__Requirement__
Report how many lines of the records below include the word "numOctaves". Give nothing but the number.

__Supplied data__
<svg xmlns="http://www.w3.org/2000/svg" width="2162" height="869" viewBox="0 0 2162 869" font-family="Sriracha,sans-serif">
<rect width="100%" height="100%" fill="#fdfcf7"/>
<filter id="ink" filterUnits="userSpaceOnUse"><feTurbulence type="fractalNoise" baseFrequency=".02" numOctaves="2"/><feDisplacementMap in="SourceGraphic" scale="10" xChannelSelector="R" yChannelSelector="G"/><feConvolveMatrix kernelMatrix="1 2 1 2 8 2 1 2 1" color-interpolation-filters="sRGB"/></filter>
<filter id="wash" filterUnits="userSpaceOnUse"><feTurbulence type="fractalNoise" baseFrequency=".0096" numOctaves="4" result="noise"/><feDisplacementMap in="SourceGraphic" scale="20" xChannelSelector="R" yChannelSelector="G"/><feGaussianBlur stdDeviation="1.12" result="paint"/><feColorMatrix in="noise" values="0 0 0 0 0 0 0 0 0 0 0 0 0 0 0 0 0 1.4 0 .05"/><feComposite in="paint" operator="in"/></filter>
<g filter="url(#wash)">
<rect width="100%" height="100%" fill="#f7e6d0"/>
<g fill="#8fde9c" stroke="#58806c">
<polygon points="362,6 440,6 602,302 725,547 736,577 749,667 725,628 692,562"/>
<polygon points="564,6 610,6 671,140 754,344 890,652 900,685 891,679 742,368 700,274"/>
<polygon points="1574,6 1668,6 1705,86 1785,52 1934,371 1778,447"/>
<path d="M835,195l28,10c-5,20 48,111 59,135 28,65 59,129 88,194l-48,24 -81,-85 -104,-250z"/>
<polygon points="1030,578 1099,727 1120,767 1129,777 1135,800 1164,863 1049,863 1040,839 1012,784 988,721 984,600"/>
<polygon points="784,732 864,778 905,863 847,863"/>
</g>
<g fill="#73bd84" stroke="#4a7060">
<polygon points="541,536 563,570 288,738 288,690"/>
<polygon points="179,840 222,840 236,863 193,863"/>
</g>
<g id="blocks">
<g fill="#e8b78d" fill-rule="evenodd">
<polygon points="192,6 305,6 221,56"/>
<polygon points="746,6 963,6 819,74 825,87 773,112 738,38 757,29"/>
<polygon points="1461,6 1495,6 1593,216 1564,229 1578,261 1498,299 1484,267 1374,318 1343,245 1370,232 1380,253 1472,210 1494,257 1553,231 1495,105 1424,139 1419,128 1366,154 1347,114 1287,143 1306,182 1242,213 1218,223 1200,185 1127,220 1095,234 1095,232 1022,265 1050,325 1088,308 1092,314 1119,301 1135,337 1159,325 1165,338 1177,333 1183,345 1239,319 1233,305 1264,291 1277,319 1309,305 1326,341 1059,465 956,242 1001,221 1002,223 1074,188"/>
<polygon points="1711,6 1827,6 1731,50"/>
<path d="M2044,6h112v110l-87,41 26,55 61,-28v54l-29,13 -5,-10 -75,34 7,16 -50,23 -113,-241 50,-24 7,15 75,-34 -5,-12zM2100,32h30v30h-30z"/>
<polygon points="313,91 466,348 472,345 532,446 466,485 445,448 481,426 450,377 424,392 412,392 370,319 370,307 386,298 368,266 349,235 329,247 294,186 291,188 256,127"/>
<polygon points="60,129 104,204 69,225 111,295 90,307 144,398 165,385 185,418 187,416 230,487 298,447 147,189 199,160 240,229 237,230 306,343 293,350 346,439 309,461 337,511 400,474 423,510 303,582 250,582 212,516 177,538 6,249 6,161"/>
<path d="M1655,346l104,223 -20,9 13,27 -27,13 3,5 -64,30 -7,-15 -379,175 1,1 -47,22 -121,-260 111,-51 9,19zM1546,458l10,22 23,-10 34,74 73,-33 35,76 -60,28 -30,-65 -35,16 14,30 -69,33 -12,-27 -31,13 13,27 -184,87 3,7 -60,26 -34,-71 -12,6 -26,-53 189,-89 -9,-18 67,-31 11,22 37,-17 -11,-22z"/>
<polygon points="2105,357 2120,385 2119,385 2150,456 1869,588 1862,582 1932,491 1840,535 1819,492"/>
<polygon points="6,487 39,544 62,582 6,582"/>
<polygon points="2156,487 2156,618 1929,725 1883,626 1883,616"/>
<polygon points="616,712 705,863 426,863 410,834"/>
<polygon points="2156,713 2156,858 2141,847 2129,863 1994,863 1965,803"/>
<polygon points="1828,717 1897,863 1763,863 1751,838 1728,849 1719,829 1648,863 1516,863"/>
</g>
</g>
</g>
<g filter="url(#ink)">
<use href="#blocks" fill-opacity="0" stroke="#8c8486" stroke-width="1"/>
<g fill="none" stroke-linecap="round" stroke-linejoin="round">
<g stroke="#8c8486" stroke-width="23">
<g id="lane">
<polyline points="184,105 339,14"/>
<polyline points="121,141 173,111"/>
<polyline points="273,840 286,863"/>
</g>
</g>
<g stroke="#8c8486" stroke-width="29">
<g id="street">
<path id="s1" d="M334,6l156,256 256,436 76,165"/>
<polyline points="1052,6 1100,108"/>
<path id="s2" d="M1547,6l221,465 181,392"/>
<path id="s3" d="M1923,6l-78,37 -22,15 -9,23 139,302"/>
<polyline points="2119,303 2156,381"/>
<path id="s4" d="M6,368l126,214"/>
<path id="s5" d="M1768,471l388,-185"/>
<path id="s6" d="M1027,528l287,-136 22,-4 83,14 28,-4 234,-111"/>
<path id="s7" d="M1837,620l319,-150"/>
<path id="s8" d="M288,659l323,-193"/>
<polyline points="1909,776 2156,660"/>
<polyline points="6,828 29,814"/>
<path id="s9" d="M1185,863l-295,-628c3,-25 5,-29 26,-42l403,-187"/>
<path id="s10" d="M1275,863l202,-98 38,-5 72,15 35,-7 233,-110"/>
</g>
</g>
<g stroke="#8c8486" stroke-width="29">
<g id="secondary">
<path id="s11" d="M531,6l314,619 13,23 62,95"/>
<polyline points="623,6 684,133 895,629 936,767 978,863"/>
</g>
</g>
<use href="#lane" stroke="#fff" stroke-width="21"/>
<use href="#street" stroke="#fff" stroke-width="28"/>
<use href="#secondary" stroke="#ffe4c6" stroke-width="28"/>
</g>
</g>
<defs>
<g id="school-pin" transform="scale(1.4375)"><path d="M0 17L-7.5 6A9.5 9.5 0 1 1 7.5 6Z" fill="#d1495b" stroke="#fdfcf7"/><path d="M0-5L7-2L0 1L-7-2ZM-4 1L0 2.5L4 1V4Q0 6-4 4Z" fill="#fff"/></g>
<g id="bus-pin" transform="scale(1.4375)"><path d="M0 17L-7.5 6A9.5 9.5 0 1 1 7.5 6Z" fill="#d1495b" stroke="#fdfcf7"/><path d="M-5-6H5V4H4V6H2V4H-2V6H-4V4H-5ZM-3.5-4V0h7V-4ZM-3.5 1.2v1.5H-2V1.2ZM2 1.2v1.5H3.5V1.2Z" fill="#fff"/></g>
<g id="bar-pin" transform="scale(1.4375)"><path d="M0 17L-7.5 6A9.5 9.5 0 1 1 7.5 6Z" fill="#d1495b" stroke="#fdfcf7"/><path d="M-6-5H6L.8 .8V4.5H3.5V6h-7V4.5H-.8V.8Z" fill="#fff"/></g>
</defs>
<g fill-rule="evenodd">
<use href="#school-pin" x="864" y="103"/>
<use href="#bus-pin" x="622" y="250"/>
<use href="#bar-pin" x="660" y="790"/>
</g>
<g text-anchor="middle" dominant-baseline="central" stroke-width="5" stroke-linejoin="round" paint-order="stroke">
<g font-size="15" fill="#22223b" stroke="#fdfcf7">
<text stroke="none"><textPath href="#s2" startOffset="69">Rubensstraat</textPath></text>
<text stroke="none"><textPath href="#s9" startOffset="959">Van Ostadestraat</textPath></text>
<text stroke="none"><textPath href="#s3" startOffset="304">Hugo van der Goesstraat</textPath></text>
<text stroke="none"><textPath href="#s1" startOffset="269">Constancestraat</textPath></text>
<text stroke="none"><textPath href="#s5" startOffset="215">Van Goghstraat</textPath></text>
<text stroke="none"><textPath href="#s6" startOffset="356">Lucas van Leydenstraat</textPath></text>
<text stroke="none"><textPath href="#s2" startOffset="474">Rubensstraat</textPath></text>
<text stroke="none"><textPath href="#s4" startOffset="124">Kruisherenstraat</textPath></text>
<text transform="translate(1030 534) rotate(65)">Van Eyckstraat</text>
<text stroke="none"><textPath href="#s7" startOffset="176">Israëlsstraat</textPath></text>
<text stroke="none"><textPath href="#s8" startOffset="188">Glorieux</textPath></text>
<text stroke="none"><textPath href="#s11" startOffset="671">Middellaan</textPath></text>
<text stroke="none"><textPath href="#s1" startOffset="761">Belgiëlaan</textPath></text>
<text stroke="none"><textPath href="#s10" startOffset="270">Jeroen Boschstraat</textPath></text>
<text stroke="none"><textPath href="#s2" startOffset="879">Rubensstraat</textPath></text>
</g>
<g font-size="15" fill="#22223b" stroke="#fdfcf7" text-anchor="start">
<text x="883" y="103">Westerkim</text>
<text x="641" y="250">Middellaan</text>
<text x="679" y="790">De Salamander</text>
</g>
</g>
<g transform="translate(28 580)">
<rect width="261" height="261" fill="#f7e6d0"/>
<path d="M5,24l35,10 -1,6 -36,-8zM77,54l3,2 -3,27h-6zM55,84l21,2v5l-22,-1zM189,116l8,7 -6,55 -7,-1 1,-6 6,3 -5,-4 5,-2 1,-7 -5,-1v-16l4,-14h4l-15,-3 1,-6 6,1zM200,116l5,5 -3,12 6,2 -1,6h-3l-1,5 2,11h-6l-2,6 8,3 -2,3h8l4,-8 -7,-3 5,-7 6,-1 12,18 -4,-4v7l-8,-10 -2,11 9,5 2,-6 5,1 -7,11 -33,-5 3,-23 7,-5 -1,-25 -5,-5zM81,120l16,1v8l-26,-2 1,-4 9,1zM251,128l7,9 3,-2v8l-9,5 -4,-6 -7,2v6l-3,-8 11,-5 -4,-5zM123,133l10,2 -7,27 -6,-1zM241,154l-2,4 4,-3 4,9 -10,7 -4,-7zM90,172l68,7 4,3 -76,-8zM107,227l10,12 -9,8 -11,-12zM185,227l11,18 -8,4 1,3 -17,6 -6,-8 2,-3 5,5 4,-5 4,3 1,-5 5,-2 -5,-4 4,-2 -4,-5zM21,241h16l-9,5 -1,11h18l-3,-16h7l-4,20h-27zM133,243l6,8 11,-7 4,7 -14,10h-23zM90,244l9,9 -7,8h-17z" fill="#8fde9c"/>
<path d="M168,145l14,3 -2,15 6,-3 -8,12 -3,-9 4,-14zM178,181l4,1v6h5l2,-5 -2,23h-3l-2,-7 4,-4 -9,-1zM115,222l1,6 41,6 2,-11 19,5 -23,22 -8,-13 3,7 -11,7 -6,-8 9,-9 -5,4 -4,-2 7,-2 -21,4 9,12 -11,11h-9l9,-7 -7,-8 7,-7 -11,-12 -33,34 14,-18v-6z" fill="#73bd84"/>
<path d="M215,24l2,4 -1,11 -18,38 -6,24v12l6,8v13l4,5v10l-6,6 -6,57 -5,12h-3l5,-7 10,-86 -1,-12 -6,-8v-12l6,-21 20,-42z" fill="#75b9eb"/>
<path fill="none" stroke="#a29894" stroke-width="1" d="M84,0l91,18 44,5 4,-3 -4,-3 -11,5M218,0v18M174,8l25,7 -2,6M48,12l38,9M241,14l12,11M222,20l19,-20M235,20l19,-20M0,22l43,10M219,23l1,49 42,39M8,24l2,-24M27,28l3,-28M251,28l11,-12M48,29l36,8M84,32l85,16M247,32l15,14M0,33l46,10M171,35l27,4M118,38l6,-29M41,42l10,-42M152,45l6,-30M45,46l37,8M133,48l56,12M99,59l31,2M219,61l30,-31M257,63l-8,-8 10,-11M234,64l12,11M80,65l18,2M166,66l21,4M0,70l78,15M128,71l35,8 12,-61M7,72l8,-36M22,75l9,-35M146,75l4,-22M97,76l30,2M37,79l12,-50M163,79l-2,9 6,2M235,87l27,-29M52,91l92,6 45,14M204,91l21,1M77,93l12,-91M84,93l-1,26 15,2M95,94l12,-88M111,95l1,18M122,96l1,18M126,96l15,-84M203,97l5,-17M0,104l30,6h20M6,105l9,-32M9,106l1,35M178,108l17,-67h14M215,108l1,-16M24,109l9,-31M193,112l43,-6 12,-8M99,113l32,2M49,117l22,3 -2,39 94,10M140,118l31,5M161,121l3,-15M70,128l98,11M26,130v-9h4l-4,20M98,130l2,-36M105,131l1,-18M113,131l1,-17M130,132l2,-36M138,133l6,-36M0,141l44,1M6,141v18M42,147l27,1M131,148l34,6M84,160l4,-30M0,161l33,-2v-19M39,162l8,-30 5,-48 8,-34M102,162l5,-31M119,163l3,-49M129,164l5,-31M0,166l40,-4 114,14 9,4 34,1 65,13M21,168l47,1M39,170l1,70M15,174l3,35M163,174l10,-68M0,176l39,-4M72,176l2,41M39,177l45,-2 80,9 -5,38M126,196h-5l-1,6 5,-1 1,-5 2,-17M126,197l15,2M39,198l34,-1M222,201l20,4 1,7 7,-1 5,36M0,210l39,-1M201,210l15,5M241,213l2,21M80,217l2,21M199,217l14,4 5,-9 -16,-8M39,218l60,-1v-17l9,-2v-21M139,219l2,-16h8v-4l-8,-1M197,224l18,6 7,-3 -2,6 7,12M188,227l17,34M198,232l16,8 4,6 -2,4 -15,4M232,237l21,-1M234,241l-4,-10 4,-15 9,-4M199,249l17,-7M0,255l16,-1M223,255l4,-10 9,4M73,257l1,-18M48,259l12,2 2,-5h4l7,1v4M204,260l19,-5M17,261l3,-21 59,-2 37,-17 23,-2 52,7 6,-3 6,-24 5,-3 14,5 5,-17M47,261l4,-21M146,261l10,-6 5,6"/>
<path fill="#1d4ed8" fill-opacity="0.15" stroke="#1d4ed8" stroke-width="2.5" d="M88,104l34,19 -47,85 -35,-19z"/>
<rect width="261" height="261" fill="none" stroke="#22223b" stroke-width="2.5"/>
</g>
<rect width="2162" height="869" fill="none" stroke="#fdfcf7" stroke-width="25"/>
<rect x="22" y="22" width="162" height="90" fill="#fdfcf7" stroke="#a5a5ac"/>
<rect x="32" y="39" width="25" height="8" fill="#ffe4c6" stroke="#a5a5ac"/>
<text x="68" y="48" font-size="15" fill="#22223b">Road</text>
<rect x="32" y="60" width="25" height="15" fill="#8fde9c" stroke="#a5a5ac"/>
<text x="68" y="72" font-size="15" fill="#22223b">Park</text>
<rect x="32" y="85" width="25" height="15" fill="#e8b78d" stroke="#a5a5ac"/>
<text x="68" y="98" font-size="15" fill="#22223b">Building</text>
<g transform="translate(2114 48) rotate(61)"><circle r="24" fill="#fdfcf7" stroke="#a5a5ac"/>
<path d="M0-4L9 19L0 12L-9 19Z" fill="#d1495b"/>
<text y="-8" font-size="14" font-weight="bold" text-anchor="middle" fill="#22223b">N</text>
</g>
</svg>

__Answer for this exercise__
2